• Exercise brief: Copy out the entire abstract on sCD30 and islet allograft rejection, word for word.

Activated Effector and Memory T Cells Contribute to Circulating sCD30: Potential Marker for Islet Allograft Rejection

T‐cell activation up‐regulates CD30 resulting in an increase in serum soluble CD30 (sCD30). CD4+ T cells, a major source for sCD30, play a significant role in the pathogenesis of rejection. In this study, sCD30 was measured pre‐ and posttransplant in mouse islet allograft models and human islet allograft recipients. sCD30 was measured by ELISA in diabetic C57BL/6, CD4Knockout (KO) and CD8KO islet allograft recipients. sCD30 increased significantly prior to rejection (1.8 ± 1 days) in 80% of allograft recipients. Sensitization with donor splenocytes, or a second graft, further increased sCD30 (282.5 ± 53.5 for the rejecting first graft vs. 374.6 ± 129 for the rejecting second graft) prior to rejection suggesting memory CD4+ T cells contribute to sCD30. CD4KO failed to reject islet allograft and did not demonstrate sCD30 increase. CD8KO showed elevated (227 ± 107) sCD30 (1 day) prior to rejection. High pretransplant sCD30 (>20 U/ml) correlated with poor outcome in human islet allograft recipients. Further, increase in sCD30 posttransplant preceded (3–4 months) loss of islet function. We conclude that sCD30 is released from activated CD4 T cells prior to islet allograft rejection and monitoring sCD30 can be a valuable adjunct in the follow‐up of islet transplant recipients.

• Stored entries:
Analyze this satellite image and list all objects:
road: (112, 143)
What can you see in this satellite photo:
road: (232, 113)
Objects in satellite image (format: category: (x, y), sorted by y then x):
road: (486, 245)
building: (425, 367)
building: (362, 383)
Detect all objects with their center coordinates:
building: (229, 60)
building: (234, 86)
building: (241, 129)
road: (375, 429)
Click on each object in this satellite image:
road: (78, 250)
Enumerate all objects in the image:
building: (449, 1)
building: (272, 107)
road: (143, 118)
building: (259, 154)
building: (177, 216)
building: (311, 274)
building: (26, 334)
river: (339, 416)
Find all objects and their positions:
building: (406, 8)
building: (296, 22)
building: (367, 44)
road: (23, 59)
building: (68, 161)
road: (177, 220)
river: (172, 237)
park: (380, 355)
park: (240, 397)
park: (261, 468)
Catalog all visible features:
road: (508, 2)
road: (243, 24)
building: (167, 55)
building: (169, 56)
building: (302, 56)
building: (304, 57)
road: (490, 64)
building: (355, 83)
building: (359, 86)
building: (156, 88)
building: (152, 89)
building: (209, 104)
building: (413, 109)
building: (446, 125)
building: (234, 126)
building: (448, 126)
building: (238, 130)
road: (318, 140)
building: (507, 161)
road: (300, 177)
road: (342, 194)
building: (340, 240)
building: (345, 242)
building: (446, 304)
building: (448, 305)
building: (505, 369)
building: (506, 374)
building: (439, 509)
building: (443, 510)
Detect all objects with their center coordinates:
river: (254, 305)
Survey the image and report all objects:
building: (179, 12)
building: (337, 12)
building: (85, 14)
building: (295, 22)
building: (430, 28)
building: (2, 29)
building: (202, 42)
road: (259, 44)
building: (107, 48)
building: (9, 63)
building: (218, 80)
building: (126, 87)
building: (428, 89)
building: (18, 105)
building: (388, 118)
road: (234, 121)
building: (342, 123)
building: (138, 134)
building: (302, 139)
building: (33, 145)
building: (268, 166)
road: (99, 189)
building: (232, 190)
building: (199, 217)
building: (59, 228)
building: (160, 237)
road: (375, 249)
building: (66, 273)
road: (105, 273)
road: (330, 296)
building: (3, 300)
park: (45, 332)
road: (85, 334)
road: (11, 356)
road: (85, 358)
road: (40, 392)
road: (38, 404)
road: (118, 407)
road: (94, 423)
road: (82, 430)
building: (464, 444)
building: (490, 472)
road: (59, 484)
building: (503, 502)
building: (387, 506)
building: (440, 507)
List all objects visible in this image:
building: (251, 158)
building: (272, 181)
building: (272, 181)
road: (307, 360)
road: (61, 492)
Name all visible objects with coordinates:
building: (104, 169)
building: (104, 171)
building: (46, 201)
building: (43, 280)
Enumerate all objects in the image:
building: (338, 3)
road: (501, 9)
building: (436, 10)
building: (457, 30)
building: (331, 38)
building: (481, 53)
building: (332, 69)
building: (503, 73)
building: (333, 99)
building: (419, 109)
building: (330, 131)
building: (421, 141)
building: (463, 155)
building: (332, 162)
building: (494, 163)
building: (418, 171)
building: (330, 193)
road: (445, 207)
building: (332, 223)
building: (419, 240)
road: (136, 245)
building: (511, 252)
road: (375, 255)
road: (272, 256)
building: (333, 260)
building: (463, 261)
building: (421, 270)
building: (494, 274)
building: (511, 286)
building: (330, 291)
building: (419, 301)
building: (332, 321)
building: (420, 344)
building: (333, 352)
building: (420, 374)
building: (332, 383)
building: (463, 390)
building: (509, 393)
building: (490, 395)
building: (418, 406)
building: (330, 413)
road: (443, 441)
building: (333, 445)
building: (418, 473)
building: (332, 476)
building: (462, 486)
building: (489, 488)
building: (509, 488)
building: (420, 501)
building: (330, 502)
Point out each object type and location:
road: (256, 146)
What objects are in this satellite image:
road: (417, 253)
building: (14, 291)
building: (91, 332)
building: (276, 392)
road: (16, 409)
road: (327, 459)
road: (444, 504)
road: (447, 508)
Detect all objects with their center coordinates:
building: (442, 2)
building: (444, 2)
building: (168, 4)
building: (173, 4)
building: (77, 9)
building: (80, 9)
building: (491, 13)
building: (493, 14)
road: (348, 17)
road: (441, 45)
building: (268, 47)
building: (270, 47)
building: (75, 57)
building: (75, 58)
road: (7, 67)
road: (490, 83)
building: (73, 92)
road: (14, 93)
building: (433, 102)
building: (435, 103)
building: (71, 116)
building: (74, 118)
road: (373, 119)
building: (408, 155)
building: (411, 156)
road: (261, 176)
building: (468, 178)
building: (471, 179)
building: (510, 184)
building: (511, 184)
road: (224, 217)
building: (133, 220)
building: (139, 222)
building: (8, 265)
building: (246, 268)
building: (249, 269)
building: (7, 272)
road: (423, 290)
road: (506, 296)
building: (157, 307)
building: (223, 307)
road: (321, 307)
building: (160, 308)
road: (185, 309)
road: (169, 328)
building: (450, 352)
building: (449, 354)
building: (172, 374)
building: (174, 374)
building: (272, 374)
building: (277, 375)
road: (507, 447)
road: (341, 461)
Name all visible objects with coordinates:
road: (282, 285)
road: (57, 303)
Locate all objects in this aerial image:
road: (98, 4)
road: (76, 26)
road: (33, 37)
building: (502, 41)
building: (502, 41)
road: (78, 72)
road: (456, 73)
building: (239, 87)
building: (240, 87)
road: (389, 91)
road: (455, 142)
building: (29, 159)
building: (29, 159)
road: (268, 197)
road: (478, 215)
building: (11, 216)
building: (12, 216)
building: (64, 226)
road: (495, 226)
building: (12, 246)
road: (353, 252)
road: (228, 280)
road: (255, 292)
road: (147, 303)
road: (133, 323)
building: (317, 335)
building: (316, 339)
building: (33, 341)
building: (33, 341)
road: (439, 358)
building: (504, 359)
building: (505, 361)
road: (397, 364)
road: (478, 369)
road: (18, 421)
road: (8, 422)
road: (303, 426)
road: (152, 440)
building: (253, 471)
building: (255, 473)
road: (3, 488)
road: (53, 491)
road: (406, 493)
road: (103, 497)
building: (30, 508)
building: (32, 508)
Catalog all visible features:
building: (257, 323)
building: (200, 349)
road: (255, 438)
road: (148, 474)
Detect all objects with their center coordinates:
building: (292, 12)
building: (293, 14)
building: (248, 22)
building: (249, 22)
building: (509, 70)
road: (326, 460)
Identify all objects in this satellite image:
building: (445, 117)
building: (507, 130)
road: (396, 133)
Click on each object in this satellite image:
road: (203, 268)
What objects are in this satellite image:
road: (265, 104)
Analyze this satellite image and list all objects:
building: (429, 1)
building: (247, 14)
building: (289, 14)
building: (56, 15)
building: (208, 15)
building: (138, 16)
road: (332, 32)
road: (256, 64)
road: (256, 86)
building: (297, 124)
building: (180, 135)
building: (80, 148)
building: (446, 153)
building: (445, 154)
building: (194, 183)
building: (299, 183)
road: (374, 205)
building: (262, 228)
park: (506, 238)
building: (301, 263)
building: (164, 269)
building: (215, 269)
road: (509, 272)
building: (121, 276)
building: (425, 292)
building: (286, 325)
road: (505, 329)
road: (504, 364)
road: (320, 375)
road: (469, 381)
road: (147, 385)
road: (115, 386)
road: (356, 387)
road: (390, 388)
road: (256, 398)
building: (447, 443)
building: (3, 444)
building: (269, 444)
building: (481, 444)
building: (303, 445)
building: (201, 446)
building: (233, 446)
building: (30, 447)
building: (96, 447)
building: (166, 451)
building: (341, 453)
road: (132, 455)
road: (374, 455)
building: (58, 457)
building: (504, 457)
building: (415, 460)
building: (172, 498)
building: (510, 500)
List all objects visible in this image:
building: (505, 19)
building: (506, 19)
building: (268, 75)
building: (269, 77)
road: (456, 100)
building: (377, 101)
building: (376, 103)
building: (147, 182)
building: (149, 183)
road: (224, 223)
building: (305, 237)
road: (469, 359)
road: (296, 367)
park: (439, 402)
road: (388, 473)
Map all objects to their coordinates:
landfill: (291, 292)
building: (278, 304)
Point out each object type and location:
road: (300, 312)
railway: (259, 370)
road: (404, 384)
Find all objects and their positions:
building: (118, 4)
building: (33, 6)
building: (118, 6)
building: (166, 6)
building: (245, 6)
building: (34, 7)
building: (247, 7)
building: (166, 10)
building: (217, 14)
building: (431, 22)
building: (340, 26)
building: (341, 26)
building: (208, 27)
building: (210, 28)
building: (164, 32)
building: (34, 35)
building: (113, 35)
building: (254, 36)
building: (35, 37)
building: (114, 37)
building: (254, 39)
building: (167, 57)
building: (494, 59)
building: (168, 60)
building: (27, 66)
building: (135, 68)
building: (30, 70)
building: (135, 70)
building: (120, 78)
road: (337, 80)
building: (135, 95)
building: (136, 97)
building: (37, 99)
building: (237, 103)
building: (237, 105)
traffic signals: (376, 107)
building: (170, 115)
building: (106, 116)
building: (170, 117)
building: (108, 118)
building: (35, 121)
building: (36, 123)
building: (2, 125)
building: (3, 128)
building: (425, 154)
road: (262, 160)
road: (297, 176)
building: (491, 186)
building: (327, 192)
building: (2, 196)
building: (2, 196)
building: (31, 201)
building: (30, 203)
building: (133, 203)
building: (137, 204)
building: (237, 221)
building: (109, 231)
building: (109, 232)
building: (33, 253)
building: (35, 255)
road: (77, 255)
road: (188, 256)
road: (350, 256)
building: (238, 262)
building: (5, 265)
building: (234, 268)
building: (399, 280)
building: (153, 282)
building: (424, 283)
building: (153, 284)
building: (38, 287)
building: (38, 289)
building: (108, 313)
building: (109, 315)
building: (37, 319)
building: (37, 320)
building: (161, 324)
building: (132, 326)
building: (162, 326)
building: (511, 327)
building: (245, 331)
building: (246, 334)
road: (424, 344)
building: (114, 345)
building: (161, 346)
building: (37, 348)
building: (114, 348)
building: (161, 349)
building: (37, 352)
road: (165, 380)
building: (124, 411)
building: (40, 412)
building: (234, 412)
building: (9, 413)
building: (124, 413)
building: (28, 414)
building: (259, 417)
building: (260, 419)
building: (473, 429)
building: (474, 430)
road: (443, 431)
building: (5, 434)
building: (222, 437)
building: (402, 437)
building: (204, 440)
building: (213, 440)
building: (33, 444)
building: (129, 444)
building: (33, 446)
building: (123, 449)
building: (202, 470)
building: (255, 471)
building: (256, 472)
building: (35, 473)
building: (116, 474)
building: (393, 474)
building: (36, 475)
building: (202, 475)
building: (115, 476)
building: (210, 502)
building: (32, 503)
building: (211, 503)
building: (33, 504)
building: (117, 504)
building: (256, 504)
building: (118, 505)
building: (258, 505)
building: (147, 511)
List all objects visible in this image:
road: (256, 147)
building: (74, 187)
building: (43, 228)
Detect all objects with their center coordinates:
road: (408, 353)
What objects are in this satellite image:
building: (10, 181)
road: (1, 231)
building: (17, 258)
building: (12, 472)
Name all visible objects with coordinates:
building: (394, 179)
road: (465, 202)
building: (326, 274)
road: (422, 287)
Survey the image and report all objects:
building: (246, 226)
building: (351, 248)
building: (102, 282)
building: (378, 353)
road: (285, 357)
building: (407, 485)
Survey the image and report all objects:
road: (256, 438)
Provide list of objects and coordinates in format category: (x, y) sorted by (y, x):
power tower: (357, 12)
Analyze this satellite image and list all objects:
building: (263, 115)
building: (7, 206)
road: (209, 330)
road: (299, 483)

• Response:
Activated Effector and Memory T Cells Contribute to Circulating sCD30: Potential Marker for Islet Allograft Rejection

T‐cell activation up‐regulates CD30 resulting in an increase in serum soluble CD30 (sCD30). CD4+ T cells, a major source for sCD30, play a significant role in the pathogenesis of rejection. In this study, sCD30 was measured pre‐ and posttransplant in mouse islet allograft models and human islet allograft recipients. sCD30 was measured by ELISA in diabetic C57BL/6, CD4Knockout (KO) and CD8KO islet allograft recipients. sCD30 increased significantly prior to rejection (1.8 ± 1 days) in 80% of allograft recipients. Sensitization with donor splenocytes, or a second graft, further increased sCD30 (282.5 ± 53.5 for the rejecting first graft vs. 374.6 ± 129 for the rejecting second graft) prior to rejection suggesting memory CD4+ T cells contribute to sCD30. CD4KO failed to reject islet allograft and did not demonstrate sCD30 increase. CD8KO showed elevated (227 ± 107) sCD30 (1 day) prior to rejection. High pretransplant sCD30 (>20 U/ml) correlated with poor outcome in human islet allograft recipients. Further, increase in sCD30 posttransplant preceded (3–4 months) loss of islet function. We conclude that sCD30 is released from activated CD4 T cells prior to islet allograft rejection and monitoring sCD30 can be a valuable adjunct in the follow‐up of islet transplant recipients.